What Should Apple Users Take Away from the CrowdStrike Debacle?

Priceless.

1 Like

Dave Plummer’s videos came to the same conclusion. The CS kernel driver tried to dereference a bogus memory pointer, which caused the crash. And it seems directly related to the fact that one of CS’s data files was all-zeros - almost certainly a mistake.

So there’s some shared blame to go around here:

  • CS’s kernel driver should be validating data files as a part of loading them, before using their content. Especially because (it seems) that the content of these files affects the behavior of the (audited, approved and signed) kernel driver software.

  • CS should be testing their releases. If they had tested this update on an in-house computer, they would almost certainly have seen the crash and fixed it before it got out to the rest of the world. It takes less than an hour to do a test like this. It is going to take weeks for the rest of the world to clean up their mess.

  • Microsoft should probably update the WHQL program to require similar auditing and signing of data files that affect kernel drivers in this way.
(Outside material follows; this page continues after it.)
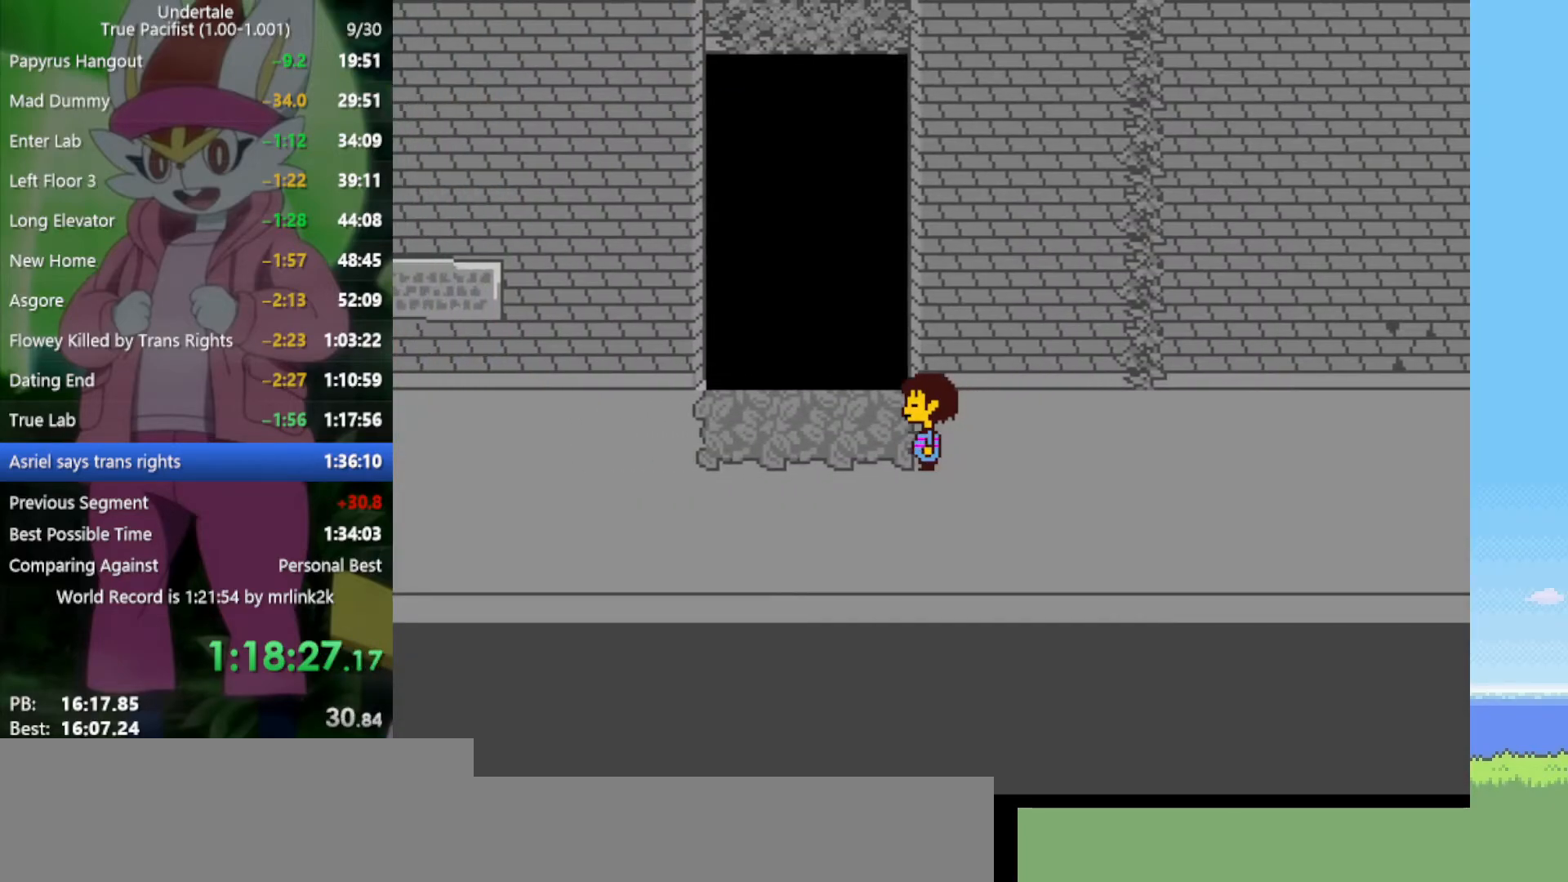
{"keys": ["right"], "events": [[150, "up", "down"], [233, "left", "up"], [383, "right", "down"], [417, "up", "up"]]}
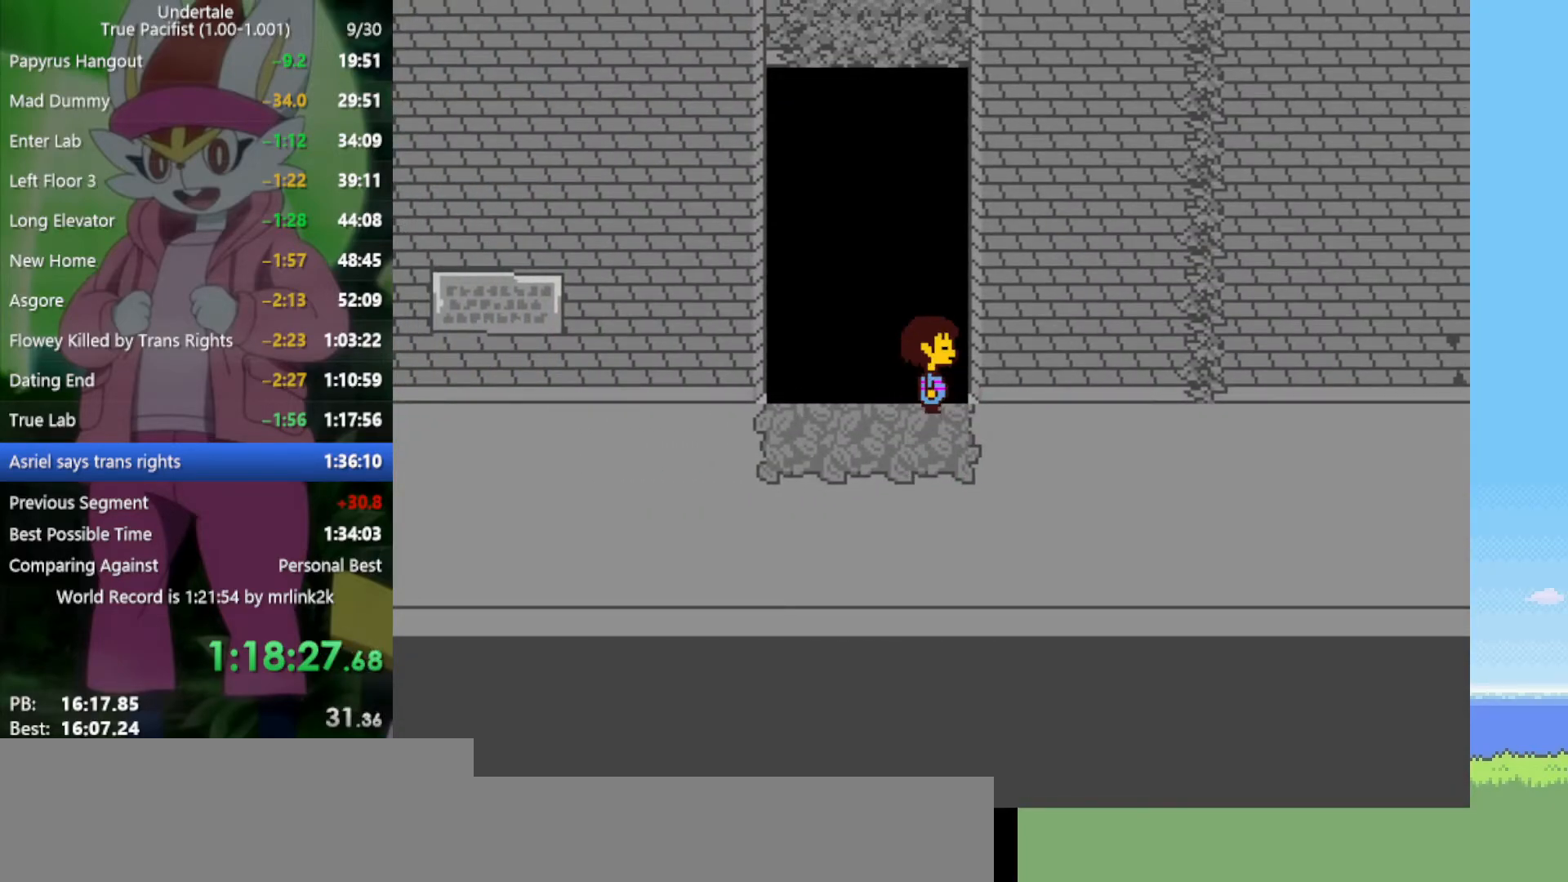
{"keys": ["right", "up", "z"], "events": [[100, "right", "up"], [283, "c", "down"], [333, "c", "up"], [333, "right", "down"], [333, "up", "down"], [467, "z", "down"]]}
Even if doing so will delay the release of a security update. CS has proven that you can’t trust vendors like this.

  • The laws in the EU need to change. The Mac version of CS doesn’t have this problem because it uses Apple’s security framework instead of a kernel driver.

    Microsoft allegedly developed something similar for Windows but European lawmakers decided that they couldn’t use it because it was going to be restricted to only approved security companies, which would be illegal anti-competitive behavior. Maybe this mess will convince them to reconsider their decision? Probably not, but one can always hope.

    Sadly, I think that the EU may actually respond by outlawing Apple’s API, in the name of “fairness”. They seem to enjoy carefully analyzing every problem and mandating the dumbest possible of all “solutions”.

1 Like

I have been calling for liability for bad software and licensing for software engineers for -decades- (in part to establish and in part to limit liability - the same way it works for civil engineers). The computer professional societies have opposed this, even though they would be instrumental in establishing licensing terms and procedures. I remember one exchange with someone who in most other matters I really respected. “You mean licensing, like barbers?” “No. I mean licensing like doctors and civil engineers.”

But CrowdStrike blaming their -test software- for what was clearly failures in design, in coding, and in release management done by developers is truly appalling. Microsoft, though, has trained us all to believe “software failure is inevitable.”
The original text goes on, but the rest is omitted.